The primary assessment instrument will be the BODY PERCEPTION QUESTIONNAIRE. I have designed this questionnaire to study changes in body awareness and stress responses. The instrument has been developed for the Rolf Institute research program to evaluate the influence of Rolfing on bodily feelings and general reactivity to stress. The questionnaire has eight parts. Part I and Part II deal with awareness of body functions during normal and stress situations. Part III evaluates perceptions of reactivity of the autonomic nervous system. Part IV is a stress style scale evaluating how individuals respond to stress. Part V is a health history form. Part VI assesses demographic and health behavior characteristics. Part VII assesses reasons and expectations of Rolfing. Part VIII is a post Rolfing evaluation form to evaluate the perceived efficacy of Rolfing. Parts I-VI will be administered before the first Rolfing session and administered a few weeks following the final session. Part VII will be administered during the pre-session and Part VIII will be administered during the post session.
The procedure of pre-post evaluation will enable assessment of changes in perceived bodily reactivity and whether there is a shift in body awareness.

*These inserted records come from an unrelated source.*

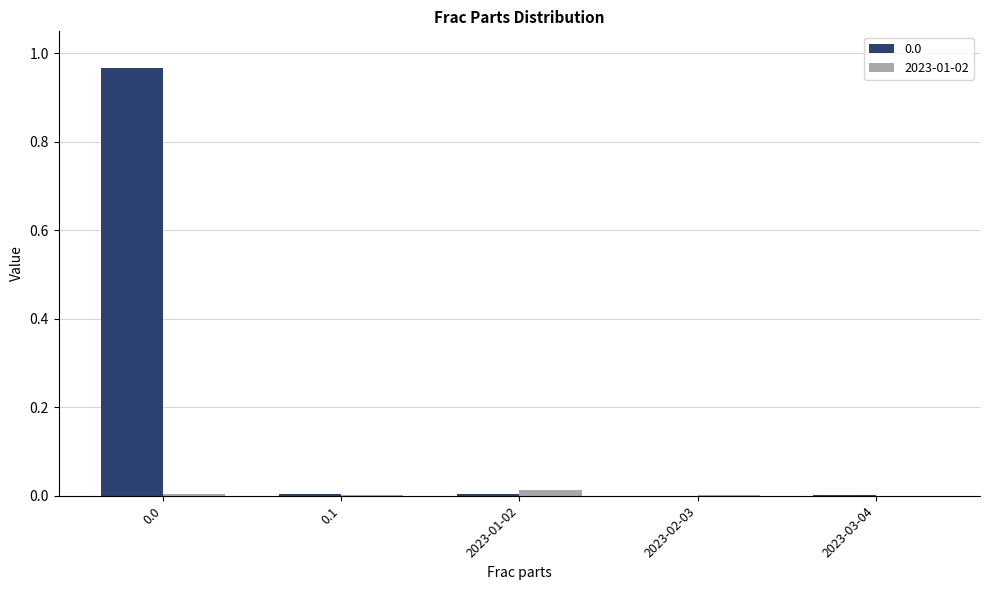

The value of 2023-01-02 at 0.1 is 0.0. True or false?

True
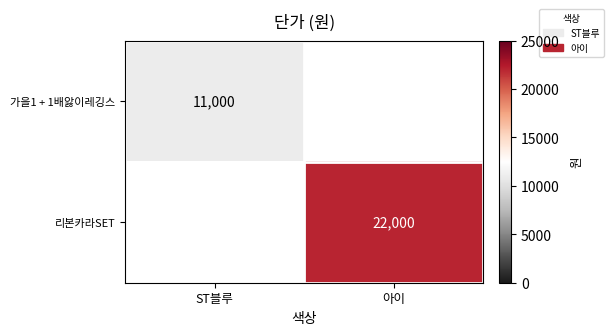

The value of 가을1 + 1배앓이레깅스 at ST블루 is 11000. True or false?

True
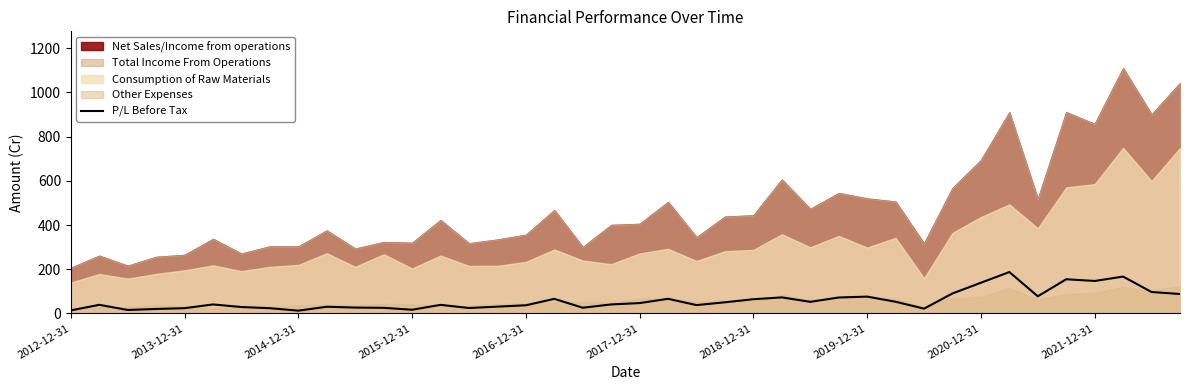

What is the difference between the maximum and minimum values?

174.5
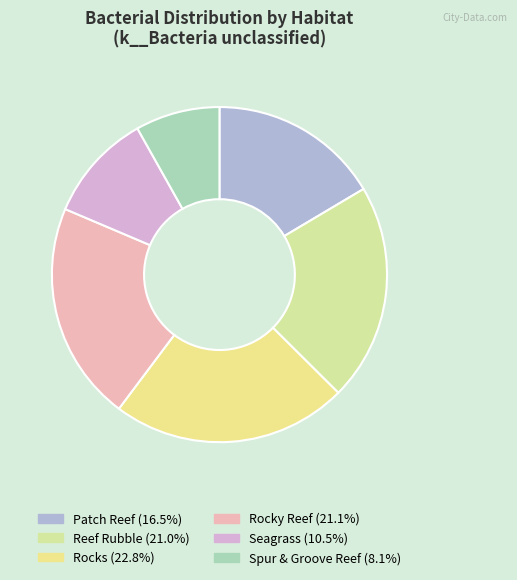

To the nearest percent, what is the difference between the Rocks and Seagrass slice percentages?

12%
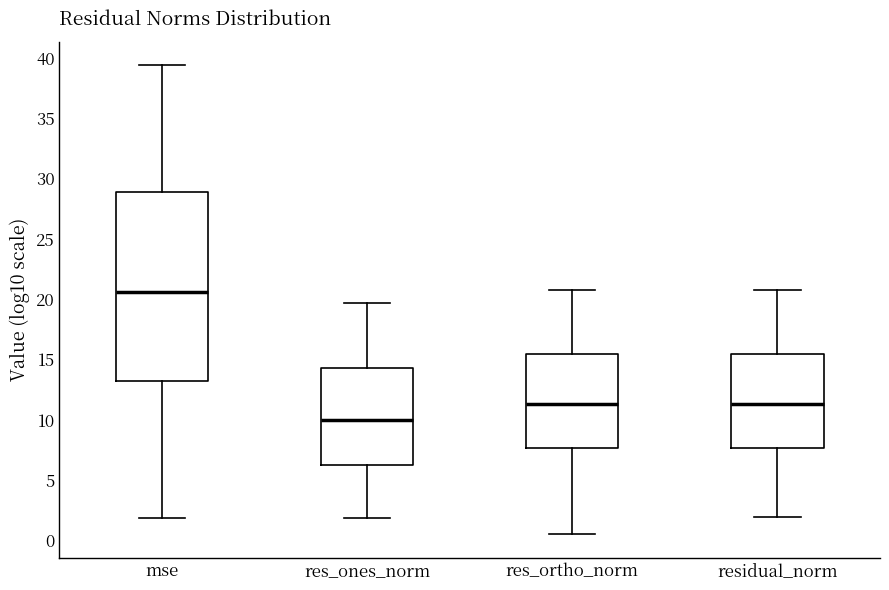

Reading left to right, read every box against the y-axis: the position of its median line, the range the box covers, and the ends of its whiskers. The values are not printed on the chart, so give them approximately, as read against the axis.

mse: median 20.5, box 13.0 to 29.0, whiskers 2.0 to 39.5
res_ones_norm: median 10.0, box 6.5 to 14.5, whiskers 2.0 to 19.5
res_ortho_norm: median 11.5, box 7.5 to 15.5, whiskers 0.5 to 20.5
residual_norm: median 11.5, box 7.5 to 15.5, whiskers 2.0 to 20.5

The BODY PERCEPTION QUESTIONNAIRE enables the evaluation of possible changes in body knowledge and body response patterns to stress. In addition to the BODY PERCEPTION QUESTIONNAIRE, two other questionnaires will be administered before and after the Rolfing treatment. The Jenkins Activity Survey will be used to evaluate whether there is a shift in Type A to Type B behavior. The Jenkins Activity Survey is frequently used in Behavioral Medicine to evaluate whether individuals are exhibiting behavior empirically related to cardiovascular risk (i.e., Type A behavior). A final instrument will be used to evaluate the sensori motor history of the clients. The Adult Sensori motor History Questionnaire was developed by Dr. Georgia De Gangi to evaluate regularity disorders and hypersensitivity in adults. Dr. De Gangi is a well known Occupational Therapist with a Ph.D. in Psychology.
After we collect the pilot data, we will evaluate the influence of Rolfing on body awareness, stress responses, and other regulatory, behavioral, and health parameters. We then will use psychometric techniques to revise the BODY PERCEPTION QUESTIONNAIRE. It is our expectation that within a year most Rolfers will be using a modified version of the BODY PERCEPTION QUESTIONNAIRE to allow the Rolfing Institute to generate a data base on the perceived changes due to Rolfing. The data base will enable Rolfers to provide qualified expectations to their clients based upon the individual client’s psychological, symptom, health and demographic profile. This information will also be helpful for fund raising activities.